1. Mention a Few Ferrel Cell Characteristics.

  • The Ferrel cell moves in a circular motion and is named after an American meteorologist William Ferrel.

  • The air in the Ferrel cell flows in an eastward and poleward direction near the equator and surface area and a westward direction in the areas of higher latitudes.

  • It exists between 30 degrees North and South to 60 degrees North and South.

  • The westerly winds blow through the subtropical regions in a high pressure towards the subpolar low-pressure belts.

  • The Ferrel cells experience westerly winds on the surface areas.

  • In the southern hemisphere, the westerly winds blow in a northwest direction.

  • In the northern hemisphere, the westerlies blow in a southwest direction. 

2. Discuss the factors that Affect the Direction and Speed of the Wind.

Air is in motion because of the differences caused by atmospheric pressure.
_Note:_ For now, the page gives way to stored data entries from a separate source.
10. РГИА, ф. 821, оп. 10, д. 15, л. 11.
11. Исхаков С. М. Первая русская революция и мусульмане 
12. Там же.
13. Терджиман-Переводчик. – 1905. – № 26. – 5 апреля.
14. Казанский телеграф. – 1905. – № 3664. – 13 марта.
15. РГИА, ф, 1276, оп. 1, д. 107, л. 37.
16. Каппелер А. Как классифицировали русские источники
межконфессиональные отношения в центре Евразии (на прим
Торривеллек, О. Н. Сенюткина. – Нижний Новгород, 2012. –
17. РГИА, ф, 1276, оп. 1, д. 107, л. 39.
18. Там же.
This air is called wind, which flows from high-pressure to low-pressure areas. The winds experience friction in the surface area, and the rotation of the earth affects the movement of the wind. The force that is formed due to the rotation of the Earth is called the Coriolis force. So, the horizontal winds that are present near the earth’s surface react to the combination of the following three forces, namely the pressure gradient force, the Coriolis force, and the frictional force.